◆ **RAW DATA**
-=-=-
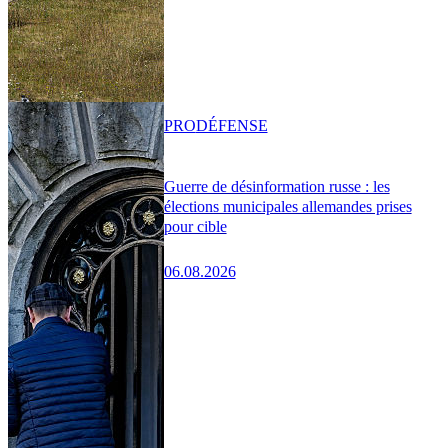
PRO
DÉFENSE
Guerre de désinformation russe : les
élections municipales allemandes prises
pour cible
06.08.2026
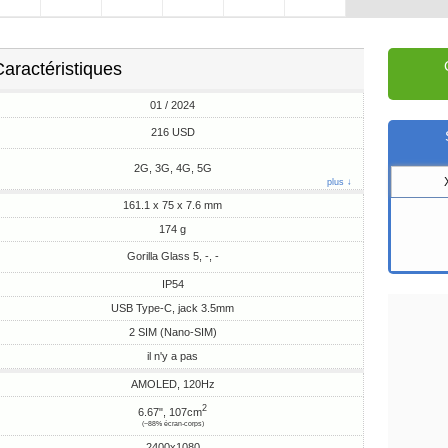
aractéristiques
01 / 2024
216 USD
2G, 3G, 4G, 5G
plus ↓
161.1 x 75 x 7.6 mm
174 g
Gorilla Glass 5, -, -
IP54
USB Type-C, jack 3.5mm
2 SIM (Nano-SIM)
il n'y a pas
AMOLED, 120Hz
2
6.67", 107cm
(~88% écran-corps)
2400x1080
-=-=-
Convert the text lines in the listing into a JSON array of strings, one entry per line. Omit blank lines and leave out the pictures.

◆ **EXPECTED ANSWER**
[
  "PRO",
  "DÉFENSE",
  "Guerre de désinformation russe : les",
  "élections municipales allemandes prises",
  "pour cible",
  "06.08.2026",
  "aractéristiques",
  "01 / 2024",
  "216 USD",
  "2G, 3G, 4G, 5G",
  "plus ↓",
  "161.1 x 75 x 7.6 mm",
  "174 g",
  "Gorilla Glass 5, -, -",
  "IP54",
  "USB Type-C, jack 3.5mm",
  "2 SIM (Nano-SIM)",
  "il n'y a pas",
  "AMOLED, 120Hz",
  "2",
  "6.67\", 107cm",
  "(~88% écran-corps)",
  "2400x1080"
]